Je reviens à l’exactitude des poètes grecs dans la peinture des lieux. Il ne faut pas se hâter de soupçonner la vérité d’une désignation qui reparaît souvent dans la poésie antique, et les contradictions qu’on croit trouver dans le langage des poètes grecs peuvent tenir à des malentendus. Argos est appelée l’aride, l’altérée, et la ville d’Argos est bâtie dans une plaine fertile. Quand on voit d’une hauteur ses maisons semées au milieu des vergers, on se demande où est l’aride Argos. Il y a plus, Homère et d’autres poètes appellent souvent Argos celle qui élève des chevaux. Cette industrie ancienne, et qui dure encore, ne s’accorde point avec l’idée de stérilité. Comment concilier ici la poésie grecque avec la nature et avec elle-même ?

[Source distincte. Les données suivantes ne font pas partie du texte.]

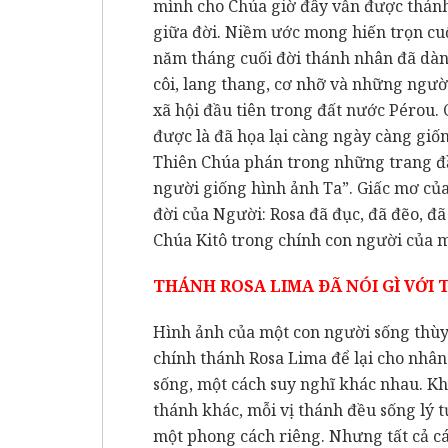
mình cho Chúa giờ đây vẫn được thánh
giữa đời. Niềm ước mong hiến trọn cu
năm tháng cuối đời thánh nhân đã dàn
côi, lang thang, cơ nhỡ và những người
xã hội đầu tiên trong đất nước Pérou. 
được là đã họa lại càng ngày càng giố
Thiên Chúa phán trong những trang đ
người giống hình ảnh Ta”. Giấc mơ củ
đời của Người: Rosa đã đục, đã đẽo, đã
Chúa Kitô trong chính con người của 
THÁNH ROSA LIMA ÐÃ NÓI GÌ VỚI 
Hình ảnh của một con người sống thùy
chính thánh Rosa Lima để lại cho nhân
sống, một cách suy nghĩ khác nhau. Kh
thánh khác, mỗi vị thánh đều sống lý t
một phong cách riêng. Nhưng tất cả cá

Le secret de l’énigme, que j’aurais probablement cherché long-temps dans les livres, et qui a embarrassé Strabon[1], me fut révélé le jour où, par un ardent soleil, je gravis la montagne qui domine la ville moderne. Je sentis que l’Argos altérée devait avoir existé là où je me trouvais, méritant fort moi-même l’épithète qu’Homère applique à cette ville, tandis que l’Argos qui était à mes pieds était l’Argos fertile, l’Argos aux mille sources, et la contradiction fut levée en admettant, avec Otfried Müller, que tantôt le nom d’Argos désignait la colline où était l’acropole, tantôt la plaine où était la ville. Quand on trouve en défaut cette exactitude topographique à laquelle les poètes grecs se montrent constamment fidèles, il faut, avant de douter de leur sincérité, se demander si les lieux n’ont pas changé. Aujourd’hui, Phèdre ne pourrait voir Trézène du sommet du temple qu’elle avait

  1. Il dit que cette aridité d’Argos est une fiction des poètes. C’est la seule fois qu’il admette ce genre de fiction, et il n’y avait pas lieu à l’admettre ; mais on peut expliquer aussi l’épithète aride, altérée par le lit toujours à sec de l’Inachus.